### Given task 1
In the particle physics flashcards, rewrite the stretch from "Units: C/kg or" through "and an electron?", changing "neutron" to "neutral particle".
### Given task 2
Write what comes next in the particle physics flashcards, picking up after the last line shown.

### Document excerpt
'''
2.1 Particles

Cards (35)

  • What are the subatomic particles?
    Proton, Neutron and Electron
  • What is meant by specific charge?
    The charge:mass ratio

    Specific Charge = Charge / Mass

    Units: C/kg or Ckg^-1
  • What is the mass of a proton and a neutron?
    Both are 1.67*10-27kg
  • What is the mass of an electron?
    9.11*10^-31kg
  • What is the charge on a proton and an electron?
    Proton: 1.6*10^-19
    Electron: -1.6*10^-19
  • What is the letter associated with a proton number?
    Z
  • What is a nucleon?
    Number of protons + number of neutrons
  • Which letter represents nucleon number?
    A
  • What is an isotope?

    A version of an element with the same number of protons but a different number of neutrons
  • What is the strong nuclear force?
    The fundamental force that keeps the nucleus stable by counteracting the electromagnetic force of repulsion between protons
  • Describe the range of the strong force
    Repulsive up to 0.5fm
    Attractive from 0.5fm - 3fm
    Negligible past 3fm
  • What makes a nucleus unstable?
    Nuclei which either have too many neutrons, too many protons or both
  • How do nuclei with too many nucleons decay?
    Alpha Decay (4,2)
  • How do nuclei with too many neutrons decay?
    Beta minus decay in which a neutron decays to a proton by the weak interaction (quark character has changed from udd to uud)
  • How was the existence of the neutrino hypothesised?
'''
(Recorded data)
'''
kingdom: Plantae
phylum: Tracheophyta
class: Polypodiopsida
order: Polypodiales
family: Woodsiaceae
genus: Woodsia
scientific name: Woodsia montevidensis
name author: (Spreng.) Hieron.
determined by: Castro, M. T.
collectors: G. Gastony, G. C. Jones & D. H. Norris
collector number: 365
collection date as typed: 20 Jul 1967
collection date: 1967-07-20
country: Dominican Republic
'''
### Expected answer 1
Units: C/kg or Ckg^-1
  • What is the mass of a proton and a neutral particle?
    Both are 1.67*10-27kg
  • What is the mass of an electron?
    9.11*10^-31kg
  • What is the charge on a proton and an electron?

### Expected answer 2
    The energy of particles after beta decay was lower than before, a particle with 0 charge (to conserve charge) and negligible mass must carry away the excess energy, known as a neutrino
  • What is meant by beta minus decay?
    When a neutron turns into a proton, the atom releases an electron and an anti-electron neutrino
  • What is an antiparticle?

    For each particle there is an antiparticle with the same rest energy and mass but all other properties are the opposite of its respective particle.
  • What is the antiparticle of pi 0?
    pi 0 (itself)
  • What occurs when a particle and antiparticle meet?
    Annihilation
  • What is annihilation?
    The mass of the particle and antiparticle is converted back to energy in the form of 2 gamma ray photons which go in opposite directions to conserve momentum.
  • What is pair production?
    A gamma ray photon is converted into a particle-antiparticle pair.
  • Name the four fundamental forces
    Strong Nuclear
    Weak Nuclear
    Electromagnetic
    Gravitational
  • The visual photon is the exchange particle of which fundamental force?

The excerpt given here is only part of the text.